Text extractions by page –

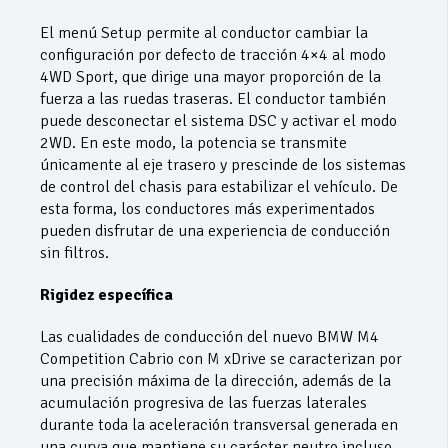
El menú Setup permite al conductor cambiar la
configuración por defecto de tracción 4×4 al modo
4WD Sport, que dirige una mayor proporción de la
fuerza a las ruedas traseras. El conductor también
puede desconectar el sistema DSC y activar el modo
2WD. En este modo, la potencia se transmite
únicamente al eje trasero y prescinde de los sistemas
de control del chasis para estabilizar el vehículo. De
esta forma, los conductores más experimentados
pueden disfrutar de una experiencia de conducción
sin filtros.
Rigidez específica
Las cualidades de conducción del nuevo BMW M4
Competition Cabrio con M xDrive se caracterizan por
una precisión máxima de la dirección, además de la
acumulación progresiva de las fuerzas laterales
durante toda la aceleración transversal generada en
una curva que mantiene su carácter neutro incluso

WORK TASK – Give the extracted text from the items above as a numbered list with one line per entry and no blank lines. Leave out the pictures.

RESPONSE TO THIS EXERCISE –
1. El menú Setup permite al conductor cambiar la
2. configuración por defecto de tracción 4×4 al modo
3. 4WD Sport, que dirige una mayor proporción de la
4. fuerza a las ruedas traseras. El conductor también
5. puede desconectar el sistema DSC y activar el modo
6. 2WD. En este modo, la potencia se transmite
7. únicamente al eje trasero y prescinde de los sistemas
8. de control del chasis para estabilizar el vehículo. De
9. esta forma, los conductores más experimentados
10. pueden disfrutar de una experiencia de conducción
11. sin filtros.
12. Rigidez específica
13. Las cualidades de conducción del nuevo BMW M4
14. Competition Cabrio con M xDrive se caracterizan por
15. una precisión máxima de la dirección, además de la
16. acumulación progresiva de las fuerzas laterales
17. durante toda la aceleración transversal generada en
18. una curva que mantiene su carácter neutro incluso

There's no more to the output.